Contacts:
Alan MacRobert, Senior Editor, Sky & Telescope
855-638-5388 x2151, [email protected]

Tony Flanders, Associate Editor, Sky & Telescope
855-638-5388 x2173, [email protected]

If it’s clear late Monday night, December 13th, 2010, keep a lookout high overhead for the shooting stars of the Geminid meteor shower. “The Geminids are usually one of the two best meteor showers of the year,” says Robert Naeye, editor in chief of Sky & Telescope magazine. “They may beat out the Perseids of August.”

Under a clear, dark sky, you may see one or two shooting stars per minute from about 11 p.m. local time Monday until dawn Tuesday morning. If you live under the artificial skyglow of light pollution the numbers will be less, but the brightest meteors will still shine through.

Lower counts of Geminid meteors should be visible earlier that evening, but the first-quarter Moon will brighten the sky somewhat. The Moon sets around midnight or 1 a.m. local time. A few Geminids should also flash into view on the nights of December 11, 12, and 14.

To watch for meteors, you need no equipment other than your eyes. Find a dark spot with an open view of the sky and no glary lights nearby. Bundle up as warmly as you can in many layers. “Go out late in the evening, lie back, and gaze up into the stars,” says Sky & Telescope senior editor Alan MacRobert. “Relax, be patient, and let your eyes adapt to the dark. The best direction to watch is wherever your sky is darkest, probably straight up.”

Geminids can appear anywhere in the sky. Small ones appear as tiny, quick streaks. Occasional brighter ones may sail across the heavens for several seconds and leave a brief train of glowing smoke.

If you trace each meteor’s direction of flight backward far enough across the sky, you’ll find that this imaginary line crosses a spot in the constellation Gemini near the stars Castor and Pollux. Gemini is in the eastern sky during evening and high overhead in the hours after midnight (for skywatchers at north temperate latitudes). This special spot is called the shower’s radiant. It’s the perspective point from which all the Geminids would appear to come if you could see them approaching from the far distance, rather than just in the last second or so of their lives as they dive into Earth’s upper atmosphere.

Click here for more about meteors and meteor watching.

Click here for a general-interest article about this year’s Geminids.

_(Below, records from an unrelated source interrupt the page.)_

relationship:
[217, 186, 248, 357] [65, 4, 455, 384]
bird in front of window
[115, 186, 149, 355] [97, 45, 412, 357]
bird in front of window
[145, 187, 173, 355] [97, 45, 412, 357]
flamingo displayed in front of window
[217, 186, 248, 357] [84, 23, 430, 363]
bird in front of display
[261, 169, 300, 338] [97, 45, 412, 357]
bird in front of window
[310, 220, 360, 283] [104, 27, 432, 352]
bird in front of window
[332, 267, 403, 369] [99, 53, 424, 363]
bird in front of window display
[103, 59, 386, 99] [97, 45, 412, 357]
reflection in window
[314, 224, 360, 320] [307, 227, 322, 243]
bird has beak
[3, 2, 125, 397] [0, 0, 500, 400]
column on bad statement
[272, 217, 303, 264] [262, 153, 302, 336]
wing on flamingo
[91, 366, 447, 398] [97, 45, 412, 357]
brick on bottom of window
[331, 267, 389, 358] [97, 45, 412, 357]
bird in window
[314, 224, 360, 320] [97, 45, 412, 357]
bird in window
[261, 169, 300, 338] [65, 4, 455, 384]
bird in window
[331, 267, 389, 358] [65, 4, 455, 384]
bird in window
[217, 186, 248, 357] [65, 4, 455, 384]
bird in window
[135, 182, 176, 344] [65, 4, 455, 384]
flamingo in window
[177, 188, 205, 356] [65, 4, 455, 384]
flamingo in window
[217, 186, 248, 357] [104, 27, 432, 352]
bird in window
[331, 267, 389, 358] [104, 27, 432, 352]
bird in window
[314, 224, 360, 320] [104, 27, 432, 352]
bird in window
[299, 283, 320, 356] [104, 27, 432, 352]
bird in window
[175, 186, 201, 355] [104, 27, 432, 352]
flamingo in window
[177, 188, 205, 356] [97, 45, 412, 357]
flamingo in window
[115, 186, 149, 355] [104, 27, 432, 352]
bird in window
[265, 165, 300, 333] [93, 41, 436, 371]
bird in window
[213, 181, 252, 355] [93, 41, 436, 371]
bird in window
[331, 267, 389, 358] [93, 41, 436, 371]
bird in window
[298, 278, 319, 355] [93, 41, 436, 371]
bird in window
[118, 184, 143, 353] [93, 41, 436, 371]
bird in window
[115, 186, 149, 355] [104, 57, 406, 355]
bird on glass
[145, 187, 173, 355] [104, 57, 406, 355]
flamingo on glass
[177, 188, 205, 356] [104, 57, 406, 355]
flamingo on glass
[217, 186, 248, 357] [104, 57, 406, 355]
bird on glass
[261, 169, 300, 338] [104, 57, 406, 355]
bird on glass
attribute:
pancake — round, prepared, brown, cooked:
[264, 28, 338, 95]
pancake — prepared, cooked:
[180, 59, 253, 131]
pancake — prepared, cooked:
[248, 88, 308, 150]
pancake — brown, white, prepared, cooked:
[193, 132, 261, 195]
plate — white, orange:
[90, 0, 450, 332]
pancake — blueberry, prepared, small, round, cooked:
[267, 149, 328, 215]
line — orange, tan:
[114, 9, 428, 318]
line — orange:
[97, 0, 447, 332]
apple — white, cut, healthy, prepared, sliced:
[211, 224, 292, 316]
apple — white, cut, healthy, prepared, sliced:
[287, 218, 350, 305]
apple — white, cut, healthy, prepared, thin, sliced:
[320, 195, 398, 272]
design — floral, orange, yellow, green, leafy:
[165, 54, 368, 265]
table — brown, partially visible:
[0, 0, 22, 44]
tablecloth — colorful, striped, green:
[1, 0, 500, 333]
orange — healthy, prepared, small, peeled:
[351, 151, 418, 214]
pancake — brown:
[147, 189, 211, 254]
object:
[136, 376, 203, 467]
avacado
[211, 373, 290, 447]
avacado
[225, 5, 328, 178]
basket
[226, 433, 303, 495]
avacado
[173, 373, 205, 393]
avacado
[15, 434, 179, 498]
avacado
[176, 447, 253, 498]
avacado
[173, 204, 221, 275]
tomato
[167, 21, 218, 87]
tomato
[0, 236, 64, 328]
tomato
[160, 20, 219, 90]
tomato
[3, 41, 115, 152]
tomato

More about the Geminid Meteoroids

The Geminid meteors are created by tiny bits of rocky debris (the size of sand grains to peas) shed from a small asteroid named 3200 Phaethon. Over the centuries these bits have spread all along the asteroid’s orbit to form a sparse, moving “river of rubble” hundreds of millions of miles long. Earth’s annual orbit around the Sun carries us through this stream of particles every mid-December.

The particles are traveling 22 miles per second with respect to Earth at the place in space where we encounter them. So when one of them strikes Earth’s upper atmosphere (about 50 to 80 miles up), air friction vaporizes it in a quick, white-hot streak.

More about Light Pollution

Light pollution in the sky doesn’t interfere just with meteor watching. It’s the bane of everyone from backyard nature lovers to professional deep-space researchers. But most light pollution is unnecessary. It results from wasted light beamed uselessly sideways or upwards from all of the poorly designed and improperly aimed outdoor light fixtures for many miles around.

This waste can be prevented by installing modern “fully shielded” fixtures, and by aiming fixtures at the ground where the light is wanted. These simple steps not only reduce light pollution in the sky but allow great savings of electricity. Says Sky & Telescope’s Robert Naeye, “If 100% of a bulb’s light is directed where it’s wanted, instead of only 50%, a bulb with half the wattage does the same job.”